AOKI: I’d be pleased if this led to a change in the way we work with global companies — for example, teaming up with global data owners and thus conversely expanding Hakuhodo’s client resources at the global level. While the existing approach to the job predicated on the client’s challenges remains important, I feel there’s a lot of potential in developing global business from a slightly different perspective as well.

*Continued in Part 2.

PROFILES

Masato Aoki
General Manager, Marketing Technology Development Division, Hakuhodo DY Holdings
General Manager, Research and Development Division, Hakuhodo
General Manager, Shopper & Retail Marketing Division, Hakuhodo
Masato Aoki joined Hakuhodo Inc. in 1989. He is responsible for building sei-katsu-sha databases, researching social issues and media, and developing marketing technology.
Satoshi Sato
Business Development Director, Data-Driven Marketing Division, Hakuhodo
Satoshi Sato has worked in the field of service and business development throughout his career — at an IT venture, a foreign-owned marketing services provider, and an M&A consulting firm.
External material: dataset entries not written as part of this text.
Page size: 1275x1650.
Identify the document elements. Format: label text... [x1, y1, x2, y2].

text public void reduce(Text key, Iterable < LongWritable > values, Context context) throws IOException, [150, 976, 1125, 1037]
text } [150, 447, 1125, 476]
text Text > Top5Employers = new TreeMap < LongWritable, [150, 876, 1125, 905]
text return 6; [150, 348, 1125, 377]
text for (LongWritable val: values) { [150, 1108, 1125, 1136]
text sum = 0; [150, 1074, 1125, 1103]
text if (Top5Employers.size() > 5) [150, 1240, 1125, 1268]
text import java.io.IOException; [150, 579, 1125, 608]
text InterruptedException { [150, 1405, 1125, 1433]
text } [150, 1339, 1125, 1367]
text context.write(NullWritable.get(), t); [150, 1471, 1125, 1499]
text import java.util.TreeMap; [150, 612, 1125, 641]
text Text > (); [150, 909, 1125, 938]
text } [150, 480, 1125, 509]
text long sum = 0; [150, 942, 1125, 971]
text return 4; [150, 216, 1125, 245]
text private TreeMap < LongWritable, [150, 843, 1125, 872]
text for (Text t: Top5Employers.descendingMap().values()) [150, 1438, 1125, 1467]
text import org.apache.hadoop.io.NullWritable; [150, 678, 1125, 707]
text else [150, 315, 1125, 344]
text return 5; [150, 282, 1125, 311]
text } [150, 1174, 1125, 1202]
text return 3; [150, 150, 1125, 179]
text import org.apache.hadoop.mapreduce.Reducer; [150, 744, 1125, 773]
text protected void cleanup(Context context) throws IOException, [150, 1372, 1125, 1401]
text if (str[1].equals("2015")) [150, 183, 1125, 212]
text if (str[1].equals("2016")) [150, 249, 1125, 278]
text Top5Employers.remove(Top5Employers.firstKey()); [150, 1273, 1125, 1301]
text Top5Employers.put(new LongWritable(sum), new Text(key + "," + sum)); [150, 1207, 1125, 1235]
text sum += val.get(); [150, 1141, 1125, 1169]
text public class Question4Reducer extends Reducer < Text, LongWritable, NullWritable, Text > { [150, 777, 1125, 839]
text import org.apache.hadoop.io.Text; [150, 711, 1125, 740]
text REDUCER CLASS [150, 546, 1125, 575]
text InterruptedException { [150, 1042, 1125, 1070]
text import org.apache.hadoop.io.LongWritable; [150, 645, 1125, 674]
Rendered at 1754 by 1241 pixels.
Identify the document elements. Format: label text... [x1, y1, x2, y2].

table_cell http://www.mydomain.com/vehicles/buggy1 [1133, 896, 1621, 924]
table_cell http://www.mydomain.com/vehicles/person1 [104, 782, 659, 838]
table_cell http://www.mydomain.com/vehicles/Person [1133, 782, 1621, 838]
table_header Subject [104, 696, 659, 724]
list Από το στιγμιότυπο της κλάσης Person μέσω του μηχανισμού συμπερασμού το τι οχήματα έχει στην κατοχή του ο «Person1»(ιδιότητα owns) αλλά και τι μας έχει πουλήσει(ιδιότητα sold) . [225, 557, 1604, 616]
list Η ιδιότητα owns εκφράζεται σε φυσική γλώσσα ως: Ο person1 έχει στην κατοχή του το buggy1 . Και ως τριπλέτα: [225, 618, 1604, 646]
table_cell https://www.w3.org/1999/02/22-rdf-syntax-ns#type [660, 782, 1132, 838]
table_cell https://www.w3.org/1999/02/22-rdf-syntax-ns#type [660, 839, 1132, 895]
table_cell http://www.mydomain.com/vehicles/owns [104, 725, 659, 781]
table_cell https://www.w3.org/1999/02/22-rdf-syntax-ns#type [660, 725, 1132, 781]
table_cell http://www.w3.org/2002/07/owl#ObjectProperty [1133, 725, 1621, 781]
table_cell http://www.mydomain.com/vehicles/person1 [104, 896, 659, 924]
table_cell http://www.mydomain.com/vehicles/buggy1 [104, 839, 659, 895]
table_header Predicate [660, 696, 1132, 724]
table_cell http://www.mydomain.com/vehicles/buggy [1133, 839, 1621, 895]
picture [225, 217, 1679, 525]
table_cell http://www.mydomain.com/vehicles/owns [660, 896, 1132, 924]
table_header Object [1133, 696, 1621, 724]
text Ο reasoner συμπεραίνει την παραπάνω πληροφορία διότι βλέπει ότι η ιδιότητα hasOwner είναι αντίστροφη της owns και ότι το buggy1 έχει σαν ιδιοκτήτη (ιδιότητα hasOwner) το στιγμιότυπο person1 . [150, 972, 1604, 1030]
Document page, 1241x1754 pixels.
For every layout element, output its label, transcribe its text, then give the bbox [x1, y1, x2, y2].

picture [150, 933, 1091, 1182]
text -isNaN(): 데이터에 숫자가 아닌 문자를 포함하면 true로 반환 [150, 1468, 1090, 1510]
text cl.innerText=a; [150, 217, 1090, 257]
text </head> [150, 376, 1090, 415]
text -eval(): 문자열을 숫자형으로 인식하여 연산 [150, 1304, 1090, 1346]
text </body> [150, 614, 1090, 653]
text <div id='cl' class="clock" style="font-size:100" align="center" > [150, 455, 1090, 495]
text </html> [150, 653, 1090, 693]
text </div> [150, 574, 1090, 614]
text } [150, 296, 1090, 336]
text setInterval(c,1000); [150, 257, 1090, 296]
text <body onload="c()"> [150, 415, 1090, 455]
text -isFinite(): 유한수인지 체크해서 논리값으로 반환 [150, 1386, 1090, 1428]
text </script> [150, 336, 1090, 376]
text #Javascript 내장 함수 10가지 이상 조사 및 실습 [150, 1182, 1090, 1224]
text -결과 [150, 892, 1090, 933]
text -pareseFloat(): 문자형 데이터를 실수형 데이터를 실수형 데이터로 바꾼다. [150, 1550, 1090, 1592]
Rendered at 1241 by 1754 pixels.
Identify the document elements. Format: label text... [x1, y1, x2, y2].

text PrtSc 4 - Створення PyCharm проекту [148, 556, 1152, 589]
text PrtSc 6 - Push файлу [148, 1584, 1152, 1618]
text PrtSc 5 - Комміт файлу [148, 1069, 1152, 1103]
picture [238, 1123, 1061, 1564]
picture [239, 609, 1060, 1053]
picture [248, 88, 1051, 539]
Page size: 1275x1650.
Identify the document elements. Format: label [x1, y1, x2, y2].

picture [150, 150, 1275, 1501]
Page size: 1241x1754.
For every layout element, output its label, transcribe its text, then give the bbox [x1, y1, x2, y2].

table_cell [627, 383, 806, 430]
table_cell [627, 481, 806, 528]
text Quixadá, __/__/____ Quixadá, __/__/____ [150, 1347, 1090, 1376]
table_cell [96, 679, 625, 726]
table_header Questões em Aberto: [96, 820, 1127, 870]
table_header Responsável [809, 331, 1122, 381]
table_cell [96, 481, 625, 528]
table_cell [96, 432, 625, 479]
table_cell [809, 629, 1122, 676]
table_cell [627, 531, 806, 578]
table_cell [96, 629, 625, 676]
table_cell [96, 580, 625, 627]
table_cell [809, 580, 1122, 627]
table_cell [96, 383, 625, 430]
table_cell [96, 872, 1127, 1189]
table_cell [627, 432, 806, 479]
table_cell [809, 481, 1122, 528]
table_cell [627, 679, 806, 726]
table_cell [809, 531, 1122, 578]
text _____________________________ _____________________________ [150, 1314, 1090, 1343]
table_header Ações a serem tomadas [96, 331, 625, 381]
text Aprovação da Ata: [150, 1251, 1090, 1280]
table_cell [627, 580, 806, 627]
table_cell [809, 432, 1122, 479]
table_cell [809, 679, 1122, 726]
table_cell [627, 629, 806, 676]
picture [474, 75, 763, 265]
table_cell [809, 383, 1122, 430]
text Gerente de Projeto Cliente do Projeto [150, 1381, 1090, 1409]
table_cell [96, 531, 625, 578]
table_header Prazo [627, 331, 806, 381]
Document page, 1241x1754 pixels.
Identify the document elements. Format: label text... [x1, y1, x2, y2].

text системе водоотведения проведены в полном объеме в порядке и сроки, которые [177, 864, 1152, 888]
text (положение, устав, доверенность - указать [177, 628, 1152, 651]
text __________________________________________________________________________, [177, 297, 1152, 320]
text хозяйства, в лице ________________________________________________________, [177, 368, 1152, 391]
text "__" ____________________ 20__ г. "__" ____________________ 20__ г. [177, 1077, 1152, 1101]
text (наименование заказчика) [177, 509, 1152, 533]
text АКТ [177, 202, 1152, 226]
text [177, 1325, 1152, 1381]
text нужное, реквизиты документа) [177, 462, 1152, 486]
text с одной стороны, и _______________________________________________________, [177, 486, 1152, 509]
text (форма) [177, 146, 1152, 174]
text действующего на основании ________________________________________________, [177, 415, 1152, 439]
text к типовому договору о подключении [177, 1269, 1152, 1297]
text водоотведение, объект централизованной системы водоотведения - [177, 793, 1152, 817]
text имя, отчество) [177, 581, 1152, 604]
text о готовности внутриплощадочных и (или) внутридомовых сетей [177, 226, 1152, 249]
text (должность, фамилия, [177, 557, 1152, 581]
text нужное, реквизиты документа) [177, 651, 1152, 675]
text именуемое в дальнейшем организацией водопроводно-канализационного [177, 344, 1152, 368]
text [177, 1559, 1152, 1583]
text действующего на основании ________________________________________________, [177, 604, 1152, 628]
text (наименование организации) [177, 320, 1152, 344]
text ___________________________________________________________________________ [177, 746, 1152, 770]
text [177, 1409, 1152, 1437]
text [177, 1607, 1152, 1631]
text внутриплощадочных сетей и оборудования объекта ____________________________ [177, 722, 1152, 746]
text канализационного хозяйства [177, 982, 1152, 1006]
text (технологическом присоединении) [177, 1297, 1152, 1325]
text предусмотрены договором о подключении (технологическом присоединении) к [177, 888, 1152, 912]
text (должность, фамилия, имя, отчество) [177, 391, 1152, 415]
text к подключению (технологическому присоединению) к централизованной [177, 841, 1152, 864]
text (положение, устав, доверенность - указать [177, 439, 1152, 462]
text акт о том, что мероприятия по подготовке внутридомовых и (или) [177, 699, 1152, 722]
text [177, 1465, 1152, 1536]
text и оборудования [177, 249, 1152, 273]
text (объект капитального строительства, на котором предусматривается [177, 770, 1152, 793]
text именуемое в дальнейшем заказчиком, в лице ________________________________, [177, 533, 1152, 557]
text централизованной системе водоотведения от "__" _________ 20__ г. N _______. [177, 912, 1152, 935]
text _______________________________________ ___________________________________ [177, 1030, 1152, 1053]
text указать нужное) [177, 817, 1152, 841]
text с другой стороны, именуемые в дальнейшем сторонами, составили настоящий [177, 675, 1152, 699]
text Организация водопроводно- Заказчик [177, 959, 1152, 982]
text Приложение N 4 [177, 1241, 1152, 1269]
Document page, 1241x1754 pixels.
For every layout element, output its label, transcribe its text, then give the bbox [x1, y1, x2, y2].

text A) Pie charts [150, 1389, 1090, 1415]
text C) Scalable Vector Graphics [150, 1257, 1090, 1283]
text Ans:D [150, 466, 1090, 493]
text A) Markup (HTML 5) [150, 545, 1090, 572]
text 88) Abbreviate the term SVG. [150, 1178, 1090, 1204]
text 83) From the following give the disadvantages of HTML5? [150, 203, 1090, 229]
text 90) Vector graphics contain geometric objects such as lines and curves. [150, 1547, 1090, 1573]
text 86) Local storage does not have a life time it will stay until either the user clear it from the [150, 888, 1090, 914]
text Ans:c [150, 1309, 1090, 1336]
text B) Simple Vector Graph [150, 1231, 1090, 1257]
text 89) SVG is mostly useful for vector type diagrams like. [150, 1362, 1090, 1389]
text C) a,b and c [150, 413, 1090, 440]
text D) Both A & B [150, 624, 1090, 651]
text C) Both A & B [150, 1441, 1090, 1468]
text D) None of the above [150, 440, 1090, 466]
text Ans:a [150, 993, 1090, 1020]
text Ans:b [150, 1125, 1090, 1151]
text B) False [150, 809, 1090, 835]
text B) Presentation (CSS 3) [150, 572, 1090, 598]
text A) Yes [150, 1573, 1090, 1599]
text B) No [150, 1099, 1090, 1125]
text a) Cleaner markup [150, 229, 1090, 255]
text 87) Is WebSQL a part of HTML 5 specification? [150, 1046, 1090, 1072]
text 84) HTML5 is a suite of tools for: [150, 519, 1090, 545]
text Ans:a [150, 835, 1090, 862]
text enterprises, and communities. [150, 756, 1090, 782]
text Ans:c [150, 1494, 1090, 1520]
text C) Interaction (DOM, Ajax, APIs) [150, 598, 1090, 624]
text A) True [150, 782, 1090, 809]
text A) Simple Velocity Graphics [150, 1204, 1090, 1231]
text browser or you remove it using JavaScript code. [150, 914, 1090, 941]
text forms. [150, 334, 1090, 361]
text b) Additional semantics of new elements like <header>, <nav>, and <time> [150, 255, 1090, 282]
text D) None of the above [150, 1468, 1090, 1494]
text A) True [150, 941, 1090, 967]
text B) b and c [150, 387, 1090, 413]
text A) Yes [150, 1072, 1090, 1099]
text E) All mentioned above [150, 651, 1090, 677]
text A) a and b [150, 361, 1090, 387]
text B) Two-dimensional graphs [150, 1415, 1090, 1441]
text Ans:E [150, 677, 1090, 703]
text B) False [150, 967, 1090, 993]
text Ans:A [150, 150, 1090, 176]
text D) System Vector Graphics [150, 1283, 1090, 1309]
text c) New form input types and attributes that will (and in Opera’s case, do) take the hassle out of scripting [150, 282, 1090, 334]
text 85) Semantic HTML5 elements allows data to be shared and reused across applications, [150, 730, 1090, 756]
He joined Hakuhodo Inc. in 2013. Currently he is responsible for developing services promoting utilization of data and for nurturing partnerships and other businesses.
Toshiya Kishimura
Business Development Supervisor, Data-Driven Marketing Division, Hakuhodo
Toshiya Kishimura joined Hakuhodo in 2006. He is mainly engaged in formulating marketing strategy for communications, high-tech, and online firms, and conducting business planning and service development in the digital field. He is coauthor of Making Japan a Marketing Power: CMO Functions, the Key to Revitalization in the Digital Age (published by Nikkei BP).
Kyohei Hasegawa
Strategic Planner, Shopper & Retail Marketing Division, Hakuhodo
Kyohei Hasegawa joined Hakuhodo in 2012 and that year started working on formulating brand communication strategy at TBWA\Hakuhodo. He has been with the SRM Division since 2015, where he develops solutions and services promoting marketing rooted in sei-katsu-sha‘s shopping behavior, and conducts planning using them.